I was wrong, sorry! As documented on Bug #11973#note-24 the AppArmor profile included in Stretch already prevents attachments from being opened on Tails/Stretch. Assuming this is what we wanted (and IIRC it was), next steps are:
- revert commit:5d848fb956b4628ee79006a2a994d212b69fca48 to hide the “Open with…” option in the dialog that opens when one double-clicks an attachment
- have the end-user doc explain why we think this behaviour is preferable, and how one is supposed to open their attachments, as requested earlier (
Bug #11964#note-12)
I’ll let you folks pick a suitable target version: I’d be fine with merging this in 3.0 if our doc writers are fine with it and a mergeable branch (including doc!) is ready by the end of May: this means it won’t see much testing (except if we do a 3.0~rc2, not clear yet) and it will leave very little time for translators to do their job, but well… I really would like us to do a step forward on this topic, both to protect our users from some attacks, and to make us developers happy to have delivered something :)

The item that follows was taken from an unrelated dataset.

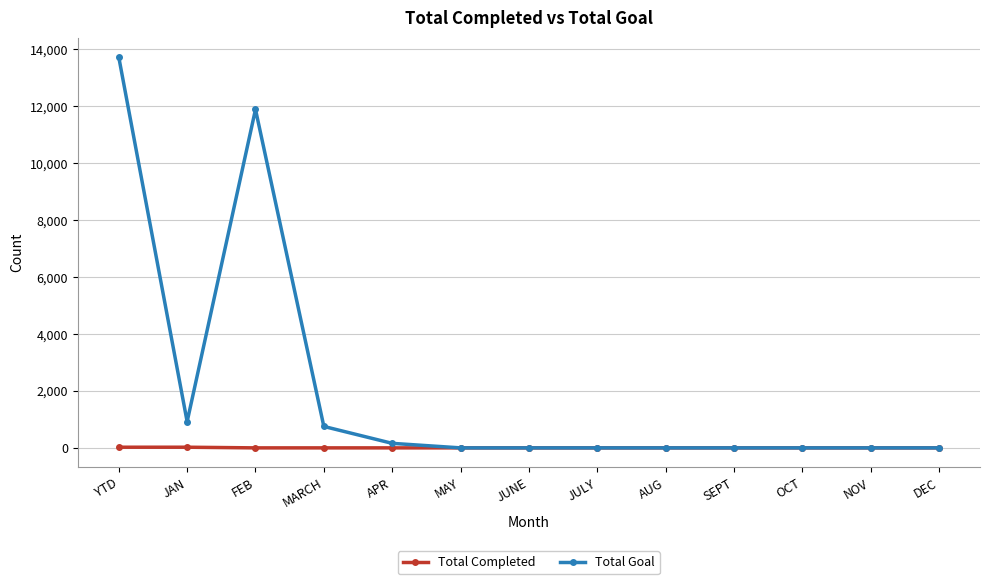

How many data points does each series have?

13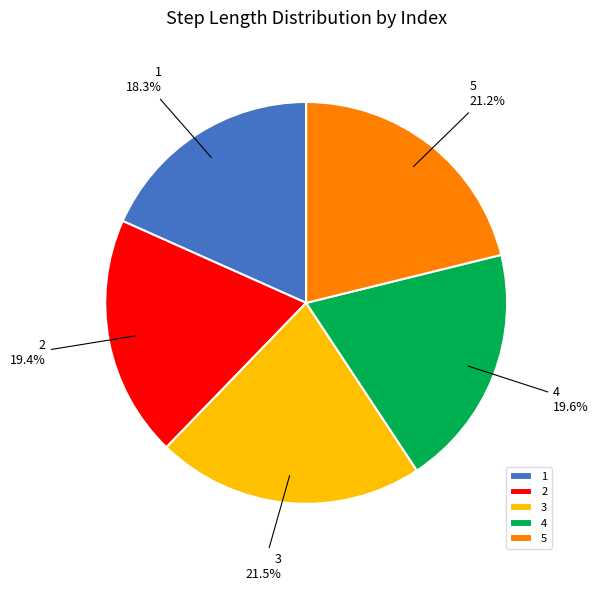

What percentage do 4 and 1 together represent?

37.9%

#26 Updated by intrigeri 2017-05-18 15:03:28
- related to deleted (
)Bug #11973: Confine Thunderbird with AppArmor
#27 Updated by intrigeri 2017-05-18 15:03:37
- blocks
Bug #11973: Confine Thunderbird with AppArmor added
#28 Updated by anonym 2017-05-25 14:44:17
intrigeri wrote:
> intrigeri wrote:
> > It seems that the AppArmor changes needed to prevent users from opening attachments have not been done anywhere yet.
>
> I was wrong, sorry! As documented on Bug #11973#note-24 the AppArmor profile included in Stretch already prevents attachments from being opened on Tails/Stretch.
… except for files that will open in Gedit (e.g. .txt
files). See Bug #11973#note-27 for details.

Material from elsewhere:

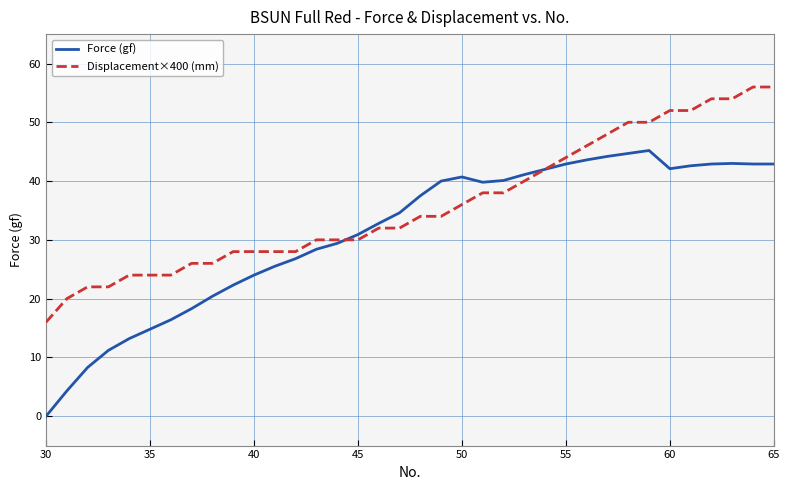

What is the maximum value shown in the chart?

56.0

#29 Updated by intrigeri 2017-05-25 18:33:05
- Subject changed from Icedove's AppArmor profile should prevent users from opening attachments to The Thunderbird AppArmor profile should prevent users from opening attachments
#30 Updated by anonym 2017-06-01 16:59:05
- Target version changed from Tails_3.0 to Tails_3.2
Since this change doesn’t only depend on me, and I doubt I’ll be able to coordinate with everyone else to get this done before 3.0.,I’ll postpone this to the next major release.
#31 Updated by intrigeri 2017-06-29 10:32:47
- blocks
Feature #13234: Core work 2017Q3: Foundations Team added
#32 Updated by intrigeri 2017-09-07 06:39:44
- Target version changed from Tails_3.2 to Tails_3.5
(As per Bug #11973#note-42.)
#33 Updated by intrigeri 2017-10-01 09:51:38
- blocks
Feature #13245: Core work 2018Q1: Foundations Team added
#34 Updated by intrigeri 2017-10-01 09:51:40
- blocked by deleted (
)Feature #13234: Core work 2017Q3: Foundations Team
#35 Updated by intrigeri 2017-10-01 09:51:58
- Target version changed from Tails_3.5 to Tails_3.6
(3.4 will be a bugfix release)
#36 Updated by Anonymous 2018-01-19 11:04:12
- Target version changed from Tails_3.6 to Tails_3.8
#37 Updated by Anonymous 2018-01-19 11:04:29
- Type of work changed from Code to User interface design
#38 Updated by Anonymous 2018-01-19 11:05:18
- Subject changed from The Thunderbird AppArmor profile should prevent users from opening attachments to Discuss if Thunderbird AppArmor profile should prevent users from opening attachments
#39 Updated by intrigeri 2018-01-26 15:01:20
- blocked by deleted (
)Feature #13245: Core work 2018Q1: Foundations Team
#40 Updated by intrigeri 2018-01-26 15:01:29
- blocks
Feature #15139: Core work 2018Q2: Foundations Team added
#41 Updated by bertagaz 2018-03-14 11:30:21
- blocked by deleted (
)Bug #11973: Confine Thunderbird with AppArmor
#42 Updated by bertagaz 2018-03-14 11:30:32
- related to
Bug #11973: Confine Thunderbird with AppArmor added
#43 Updated by intrigeri 2018-04-14 12:35:38
- blocked by deleted (
)Feature #15139: Core work 2018Q2: Foundations Team
#44 Updated by intrigeri 2018-04-14 12:35:52
- Target version changed from Tails_3.8 to Tails_3.10.1
#45 Updated by Anonymous 2018-08-17 14:07:57
- Assignee changed from anonym to intrigeri
Reassigning to intrigeri, who is possibly in a good position to know what’s the current status of this issue.
#46 Updated by intrigeri 2018-08-17 15:17:25
- Status changed from In Progress to Rejected
- Assignee deleted (
intrigeri) - Target version deleted (
Tails_3.10.1)
I’m personally satisfied with the current state of things and don’t feel the need to discuss this further. So whoever wants to change things, please reopen.